Aunque este fenómeno social no solo se ha presentado en nuestra actualidad y en nuestro medio, históricamente desde antes de Cristo ya se presentaban situaciones similares. No obstante, el término linchamiento como tal surgió en el siglo XVIII, tomando como base el apellido del juez Charles Lynch, de Virginia (EU), quien ordenó la ejecución de una banda, sin juicio previo. Igual ejemplo se vio en la España del siglo XVII cuando Lope de Vega trató el tema en Fuenteovejuna. “¿Quién mató al comendador? Fuenteovejuna, señor”. Para luego rematar: “¿Quién mató a los sicarios? El pueblo, señor fiscal”.
Es obvio que esta tumultuosa expresión de violencia a su vez es una clara señal de gran parte de nuestra sociedad motivada por la falta de credibilidad en las penas y castigos que el sistema judicial les aplica a los delincuentes, los cuales, según incontables testimonios, arriesgadamente la Policía aprehende, pero a los pocos días u horas el forajido otra vez está delinquiendo en las calles de la ciudad.

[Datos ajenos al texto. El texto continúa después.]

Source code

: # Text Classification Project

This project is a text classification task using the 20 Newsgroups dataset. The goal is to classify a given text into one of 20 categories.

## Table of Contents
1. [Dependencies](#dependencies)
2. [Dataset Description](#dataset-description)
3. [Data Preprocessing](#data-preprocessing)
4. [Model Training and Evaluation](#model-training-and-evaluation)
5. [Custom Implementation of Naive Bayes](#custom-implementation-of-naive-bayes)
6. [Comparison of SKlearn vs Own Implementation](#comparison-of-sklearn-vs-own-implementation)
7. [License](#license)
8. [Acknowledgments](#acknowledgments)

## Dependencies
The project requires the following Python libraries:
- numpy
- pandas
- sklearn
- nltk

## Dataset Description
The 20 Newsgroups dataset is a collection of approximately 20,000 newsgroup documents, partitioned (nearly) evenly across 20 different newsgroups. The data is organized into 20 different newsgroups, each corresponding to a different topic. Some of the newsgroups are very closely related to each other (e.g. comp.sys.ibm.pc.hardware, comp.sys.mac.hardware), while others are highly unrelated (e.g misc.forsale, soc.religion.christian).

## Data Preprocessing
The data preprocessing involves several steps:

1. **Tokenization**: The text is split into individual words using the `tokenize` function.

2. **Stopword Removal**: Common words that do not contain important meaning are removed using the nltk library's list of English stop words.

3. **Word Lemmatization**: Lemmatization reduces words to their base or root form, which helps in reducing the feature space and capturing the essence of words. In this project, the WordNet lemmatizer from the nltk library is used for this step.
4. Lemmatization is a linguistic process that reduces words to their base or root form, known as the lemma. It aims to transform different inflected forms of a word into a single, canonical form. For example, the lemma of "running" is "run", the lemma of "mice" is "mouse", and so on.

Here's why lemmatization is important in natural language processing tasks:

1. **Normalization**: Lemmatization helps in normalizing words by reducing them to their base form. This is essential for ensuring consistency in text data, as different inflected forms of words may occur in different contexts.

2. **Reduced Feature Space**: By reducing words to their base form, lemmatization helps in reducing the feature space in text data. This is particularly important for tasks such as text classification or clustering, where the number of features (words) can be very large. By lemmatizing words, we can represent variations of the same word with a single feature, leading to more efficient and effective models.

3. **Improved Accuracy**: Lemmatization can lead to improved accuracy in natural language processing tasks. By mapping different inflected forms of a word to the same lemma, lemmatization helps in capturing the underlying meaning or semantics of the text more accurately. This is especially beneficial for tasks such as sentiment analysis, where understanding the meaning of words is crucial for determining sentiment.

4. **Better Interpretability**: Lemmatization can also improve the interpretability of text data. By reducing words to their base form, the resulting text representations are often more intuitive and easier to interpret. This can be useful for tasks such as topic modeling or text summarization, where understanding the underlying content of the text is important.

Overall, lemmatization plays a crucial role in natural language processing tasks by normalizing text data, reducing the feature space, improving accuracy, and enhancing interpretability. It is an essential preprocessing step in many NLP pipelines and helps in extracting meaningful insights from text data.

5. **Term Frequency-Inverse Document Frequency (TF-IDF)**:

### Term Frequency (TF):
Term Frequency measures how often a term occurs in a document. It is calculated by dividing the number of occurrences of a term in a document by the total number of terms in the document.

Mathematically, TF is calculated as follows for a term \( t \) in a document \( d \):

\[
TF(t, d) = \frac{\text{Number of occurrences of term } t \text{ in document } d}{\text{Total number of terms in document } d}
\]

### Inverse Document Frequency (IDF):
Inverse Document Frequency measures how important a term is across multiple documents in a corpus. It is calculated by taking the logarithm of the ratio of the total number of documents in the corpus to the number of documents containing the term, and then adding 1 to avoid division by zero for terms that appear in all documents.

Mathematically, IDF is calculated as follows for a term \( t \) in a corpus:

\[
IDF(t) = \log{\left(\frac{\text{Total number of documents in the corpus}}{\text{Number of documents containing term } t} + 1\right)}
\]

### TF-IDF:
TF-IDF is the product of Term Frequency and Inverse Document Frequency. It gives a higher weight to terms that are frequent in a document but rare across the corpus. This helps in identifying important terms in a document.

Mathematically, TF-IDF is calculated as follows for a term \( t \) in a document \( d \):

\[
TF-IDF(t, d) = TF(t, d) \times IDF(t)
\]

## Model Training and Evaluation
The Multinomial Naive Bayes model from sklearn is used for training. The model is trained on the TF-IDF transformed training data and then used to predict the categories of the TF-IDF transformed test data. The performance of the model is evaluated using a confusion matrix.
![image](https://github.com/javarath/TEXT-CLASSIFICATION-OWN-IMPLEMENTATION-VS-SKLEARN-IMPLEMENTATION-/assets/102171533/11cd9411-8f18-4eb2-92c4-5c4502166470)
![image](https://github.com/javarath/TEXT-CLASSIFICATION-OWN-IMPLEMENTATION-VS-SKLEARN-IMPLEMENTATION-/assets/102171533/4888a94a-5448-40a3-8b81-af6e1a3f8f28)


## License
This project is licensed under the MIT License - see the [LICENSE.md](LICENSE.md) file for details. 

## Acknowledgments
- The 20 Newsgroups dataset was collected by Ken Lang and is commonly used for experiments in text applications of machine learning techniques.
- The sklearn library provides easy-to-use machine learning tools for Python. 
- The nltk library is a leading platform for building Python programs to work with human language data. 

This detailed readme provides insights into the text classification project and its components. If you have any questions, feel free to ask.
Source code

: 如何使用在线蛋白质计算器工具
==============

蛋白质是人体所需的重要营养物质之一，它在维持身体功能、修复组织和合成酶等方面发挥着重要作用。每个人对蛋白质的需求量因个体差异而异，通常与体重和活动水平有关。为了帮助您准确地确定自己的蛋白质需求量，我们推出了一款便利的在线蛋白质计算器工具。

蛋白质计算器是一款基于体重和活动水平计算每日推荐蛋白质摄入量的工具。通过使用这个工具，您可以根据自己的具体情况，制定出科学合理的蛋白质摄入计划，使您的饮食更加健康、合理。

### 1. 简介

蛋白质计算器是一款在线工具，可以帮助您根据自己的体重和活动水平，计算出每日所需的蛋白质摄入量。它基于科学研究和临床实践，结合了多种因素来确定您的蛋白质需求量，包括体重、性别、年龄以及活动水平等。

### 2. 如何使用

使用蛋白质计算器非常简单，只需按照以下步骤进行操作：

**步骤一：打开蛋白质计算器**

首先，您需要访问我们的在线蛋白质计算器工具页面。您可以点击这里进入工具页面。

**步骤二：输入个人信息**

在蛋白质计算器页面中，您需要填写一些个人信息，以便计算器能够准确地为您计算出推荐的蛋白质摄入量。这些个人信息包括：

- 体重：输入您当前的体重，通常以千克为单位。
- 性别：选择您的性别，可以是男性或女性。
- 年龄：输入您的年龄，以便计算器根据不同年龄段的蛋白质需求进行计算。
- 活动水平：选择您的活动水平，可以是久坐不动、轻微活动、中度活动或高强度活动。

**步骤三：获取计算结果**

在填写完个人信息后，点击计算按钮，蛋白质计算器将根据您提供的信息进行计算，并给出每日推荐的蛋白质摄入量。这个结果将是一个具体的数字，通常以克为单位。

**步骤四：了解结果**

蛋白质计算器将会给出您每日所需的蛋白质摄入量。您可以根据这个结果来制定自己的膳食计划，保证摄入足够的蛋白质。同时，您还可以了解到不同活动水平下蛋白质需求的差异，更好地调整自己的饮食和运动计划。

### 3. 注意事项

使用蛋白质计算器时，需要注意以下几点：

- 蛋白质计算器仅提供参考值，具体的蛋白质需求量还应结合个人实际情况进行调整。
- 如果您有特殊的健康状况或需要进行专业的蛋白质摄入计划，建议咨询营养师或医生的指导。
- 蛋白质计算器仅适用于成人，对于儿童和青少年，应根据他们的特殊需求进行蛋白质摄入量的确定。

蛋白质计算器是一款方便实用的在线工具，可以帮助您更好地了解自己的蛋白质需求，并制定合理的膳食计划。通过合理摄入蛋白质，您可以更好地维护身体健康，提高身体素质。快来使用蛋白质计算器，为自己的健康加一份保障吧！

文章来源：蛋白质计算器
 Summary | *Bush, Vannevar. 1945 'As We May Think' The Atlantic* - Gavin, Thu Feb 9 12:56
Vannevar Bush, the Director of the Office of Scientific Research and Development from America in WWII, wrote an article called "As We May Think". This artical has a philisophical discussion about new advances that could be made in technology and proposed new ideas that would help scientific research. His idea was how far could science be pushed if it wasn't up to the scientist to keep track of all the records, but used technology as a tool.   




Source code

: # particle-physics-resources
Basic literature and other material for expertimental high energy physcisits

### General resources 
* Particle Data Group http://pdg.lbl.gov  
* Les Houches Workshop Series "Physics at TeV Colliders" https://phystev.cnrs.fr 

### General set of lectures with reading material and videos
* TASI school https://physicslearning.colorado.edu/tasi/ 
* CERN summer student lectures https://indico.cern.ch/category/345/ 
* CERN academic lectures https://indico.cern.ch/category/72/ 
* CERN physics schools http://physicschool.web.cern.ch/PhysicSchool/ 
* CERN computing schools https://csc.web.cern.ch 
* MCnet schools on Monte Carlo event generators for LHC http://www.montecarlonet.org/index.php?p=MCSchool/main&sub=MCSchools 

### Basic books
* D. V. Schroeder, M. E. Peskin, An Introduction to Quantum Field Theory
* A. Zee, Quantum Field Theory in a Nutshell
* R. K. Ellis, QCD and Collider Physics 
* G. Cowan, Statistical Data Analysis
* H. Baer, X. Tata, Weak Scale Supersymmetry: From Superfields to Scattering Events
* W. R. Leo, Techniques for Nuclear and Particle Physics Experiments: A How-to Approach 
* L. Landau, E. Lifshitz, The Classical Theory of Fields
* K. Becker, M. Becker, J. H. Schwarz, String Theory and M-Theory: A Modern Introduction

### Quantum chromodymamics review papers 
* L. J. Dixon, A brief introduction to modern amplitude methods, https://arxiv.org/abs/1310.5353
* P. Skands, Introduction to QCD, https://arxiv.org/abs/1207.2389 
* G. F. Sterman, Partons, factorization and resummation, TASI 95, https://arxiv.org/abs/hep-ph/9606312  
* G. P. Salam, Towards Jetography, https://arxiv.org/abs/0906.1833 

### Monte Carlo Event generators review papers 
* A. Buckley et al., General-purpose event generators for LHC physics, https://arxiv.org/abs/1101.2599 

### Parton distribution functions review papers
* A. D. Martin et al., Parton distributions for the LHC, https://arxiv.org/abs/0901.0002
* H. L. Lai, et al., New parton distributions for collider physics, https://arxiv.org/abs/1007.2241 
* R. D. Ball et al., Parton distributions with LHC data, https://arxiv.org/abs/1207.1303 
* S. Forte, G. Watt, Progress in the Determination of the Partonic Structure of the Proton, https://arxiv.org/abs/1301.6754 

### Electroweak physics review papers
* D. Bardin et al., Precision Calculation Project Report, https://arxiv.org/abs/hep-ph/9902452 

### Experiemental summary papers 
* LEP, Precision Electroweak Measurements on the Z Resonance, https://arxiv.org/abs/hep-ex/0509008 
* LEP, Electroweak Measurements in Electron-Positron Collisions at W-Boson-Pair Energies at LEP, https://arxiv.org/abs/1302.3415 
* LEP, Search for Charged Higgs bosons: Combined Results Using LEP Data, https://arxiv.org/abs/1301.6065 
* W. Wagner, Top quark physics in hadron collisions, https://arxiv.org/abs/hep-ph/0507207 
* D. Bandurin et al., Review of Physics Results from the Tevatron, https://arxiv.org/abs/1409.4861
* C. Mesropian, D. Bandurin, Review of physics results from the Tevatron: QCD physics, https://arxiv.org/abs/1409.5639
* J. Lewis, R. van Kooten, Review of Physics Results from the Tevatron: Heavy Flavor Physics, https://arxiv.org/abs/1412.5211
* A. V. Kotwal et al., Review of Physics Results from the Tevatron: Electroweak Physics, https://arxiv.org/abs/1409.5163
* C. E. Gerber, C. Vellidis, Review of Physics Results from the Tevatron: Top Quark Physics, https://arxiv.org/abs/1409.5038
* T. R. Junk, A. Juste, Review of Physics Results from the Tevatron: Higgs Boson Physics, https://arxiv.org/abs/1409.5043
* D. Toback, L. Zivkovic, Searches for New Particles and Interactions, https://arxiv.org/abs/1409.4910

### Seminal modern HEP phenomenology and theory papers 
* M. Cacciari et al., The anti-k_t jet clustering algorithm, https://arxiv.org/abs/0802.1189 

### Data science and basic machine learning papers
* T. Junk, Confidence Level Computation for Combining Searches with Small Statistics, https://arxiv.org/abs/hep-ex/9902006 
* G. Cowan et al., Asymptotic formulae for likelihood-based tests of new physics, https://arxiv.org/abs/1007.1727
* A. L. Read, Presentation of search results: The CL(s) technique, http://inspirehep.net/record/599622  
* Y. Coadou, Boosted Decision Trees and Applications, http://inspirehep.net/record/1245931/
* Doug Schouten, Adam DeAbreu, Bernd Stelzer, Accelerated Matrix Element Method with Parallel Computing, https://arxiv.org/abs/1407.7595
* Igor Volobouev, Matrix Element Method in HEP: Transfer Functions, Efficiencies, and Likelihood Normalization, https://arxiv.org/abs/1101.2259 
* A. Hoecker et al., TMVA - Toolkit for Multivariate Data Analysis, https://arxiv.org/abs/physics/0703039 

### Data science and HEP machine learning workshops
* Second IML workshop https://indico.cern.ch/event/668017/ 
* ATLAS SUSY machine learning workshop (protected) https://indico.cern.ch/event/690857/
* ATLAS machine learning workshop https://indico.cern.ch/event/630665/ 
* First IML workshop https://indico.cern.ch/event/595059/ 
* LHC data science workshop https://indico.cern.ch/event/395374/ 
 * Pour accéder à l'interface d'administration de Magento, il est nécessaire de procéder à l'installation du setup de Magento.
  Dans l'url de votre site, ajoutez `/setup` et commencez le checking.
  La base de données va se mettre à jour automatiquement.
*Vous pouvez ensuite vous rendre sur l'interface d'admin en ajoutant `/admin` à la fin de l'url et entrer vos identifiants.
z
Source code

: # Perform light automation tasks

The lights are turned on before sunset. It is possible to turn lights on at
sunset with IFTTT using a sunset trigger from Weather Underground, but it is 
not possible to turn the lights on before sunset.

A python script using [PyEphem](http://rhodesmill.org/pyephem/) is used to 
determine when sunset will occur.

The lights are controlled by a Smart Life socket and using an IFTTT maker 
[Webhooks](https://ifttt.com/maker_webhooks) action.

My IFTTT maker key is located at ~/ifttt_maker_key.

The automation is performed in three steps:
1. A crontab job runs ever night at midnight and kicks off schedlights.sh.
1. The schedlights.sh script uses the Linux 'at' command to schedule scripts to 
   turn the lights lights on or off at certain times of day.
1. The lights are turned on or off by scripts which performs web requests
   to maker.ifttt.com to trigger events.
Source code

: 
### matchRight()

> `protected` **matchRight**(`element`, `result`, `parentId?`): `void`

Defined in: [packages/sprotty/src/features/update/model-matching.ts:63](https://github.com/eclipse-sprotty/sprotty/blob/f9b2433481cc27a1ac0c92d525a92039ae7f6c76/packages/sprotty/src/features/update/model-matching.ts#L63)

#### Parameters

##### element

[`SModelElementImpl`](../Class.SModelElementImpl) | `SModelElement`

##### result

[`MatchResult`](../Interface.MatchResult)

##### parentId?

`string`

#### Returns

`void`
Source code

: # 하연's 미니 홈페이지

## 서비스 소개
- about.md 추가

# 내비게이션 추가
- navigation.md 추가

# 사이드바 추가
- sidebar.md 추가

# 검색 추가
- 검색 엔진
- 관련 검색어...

De todas formas, no se puede actuar criminalmente en aras de combatir el crimen. Aunque el linchamiento no esté debidamente tipificado en el ámbito legal o penal, lo cual hace difícil castigar a los incitadores y a los autores materiales, es a todas luces injustificable este accionar colectivo que se ampara en el falso concepto de tomar justicia por la propia mano.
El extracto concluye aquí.